* _What you have to do_
Keyword search on "knife": report each line of the records that contains it.

[Items from a dataset]
* * * *

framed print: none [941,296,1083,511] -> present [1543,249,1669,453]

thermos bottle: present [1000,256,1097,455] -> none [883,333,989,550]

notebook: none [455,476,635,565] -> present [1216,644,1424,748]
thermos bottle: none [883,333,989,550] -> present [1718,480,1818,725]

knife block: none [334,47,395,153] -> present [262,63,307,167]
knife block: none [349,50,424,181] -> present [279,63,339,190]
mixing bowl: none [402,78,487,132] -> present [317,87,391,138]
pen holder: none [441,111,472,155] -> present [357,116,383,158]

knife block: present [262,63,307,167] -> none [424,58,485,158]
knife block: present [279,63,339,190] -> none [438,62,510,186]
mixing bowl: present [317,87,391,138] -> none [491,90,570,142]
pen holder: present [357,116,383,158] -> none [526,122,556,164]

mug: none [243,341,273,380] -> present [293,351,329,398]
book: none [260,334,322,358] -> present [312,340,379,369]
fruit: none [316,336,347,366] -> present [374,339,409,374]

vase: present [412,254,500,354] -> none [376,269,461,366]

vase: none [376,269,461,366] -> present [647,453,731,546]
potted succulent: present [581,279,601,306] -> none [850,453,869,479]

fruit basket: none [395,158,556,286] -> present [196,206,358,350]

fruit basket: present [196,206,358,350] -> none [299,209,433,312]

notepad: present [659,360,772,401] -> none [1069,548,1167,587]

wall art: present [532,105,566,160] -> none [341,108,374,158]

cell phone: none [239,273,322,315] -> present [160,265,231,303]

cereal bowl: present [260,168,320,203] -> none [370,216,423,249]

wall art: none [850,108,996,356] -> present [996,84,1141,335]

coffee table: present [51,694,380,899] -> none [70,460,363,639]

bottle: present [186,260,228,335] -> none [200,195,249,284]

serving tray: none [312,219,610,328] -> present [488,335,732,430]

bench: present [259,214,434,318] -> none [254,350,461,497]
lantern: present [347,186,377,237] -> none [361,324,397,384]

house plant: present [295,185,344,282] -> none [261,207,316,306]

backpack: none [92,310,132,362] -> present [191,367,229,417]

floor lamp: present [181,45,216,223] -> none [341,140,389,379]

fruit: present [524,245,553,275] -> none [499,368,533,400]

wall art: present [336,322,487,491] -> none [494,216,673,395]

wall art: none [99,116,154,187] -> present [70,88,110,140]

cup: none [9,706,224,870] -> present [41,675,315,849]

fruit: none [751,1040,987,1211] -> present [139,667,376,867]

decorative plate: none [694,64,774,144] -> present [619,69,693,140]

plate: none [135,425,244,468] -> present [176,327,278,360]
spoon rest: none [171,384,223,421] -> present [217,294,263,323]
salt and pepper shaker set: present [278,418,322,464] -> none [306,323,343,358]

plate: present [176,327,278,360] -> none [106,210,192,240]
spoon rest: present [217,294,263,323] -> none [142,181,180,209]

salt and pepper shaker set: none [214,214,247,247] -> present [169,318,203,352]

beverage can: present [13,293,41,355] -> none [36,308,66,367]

* * * *

* _Response for this exercise_
knife block: none [334,47,395,153] -> present [262,63,307,167]
knife block: none [349,50,424,181] -> present [279,63,339,190]
knife block: present [262,63,307,167] -> none [424,58,485,158]
knife block: present [279,63,339,190] -> none [438,62,510,186]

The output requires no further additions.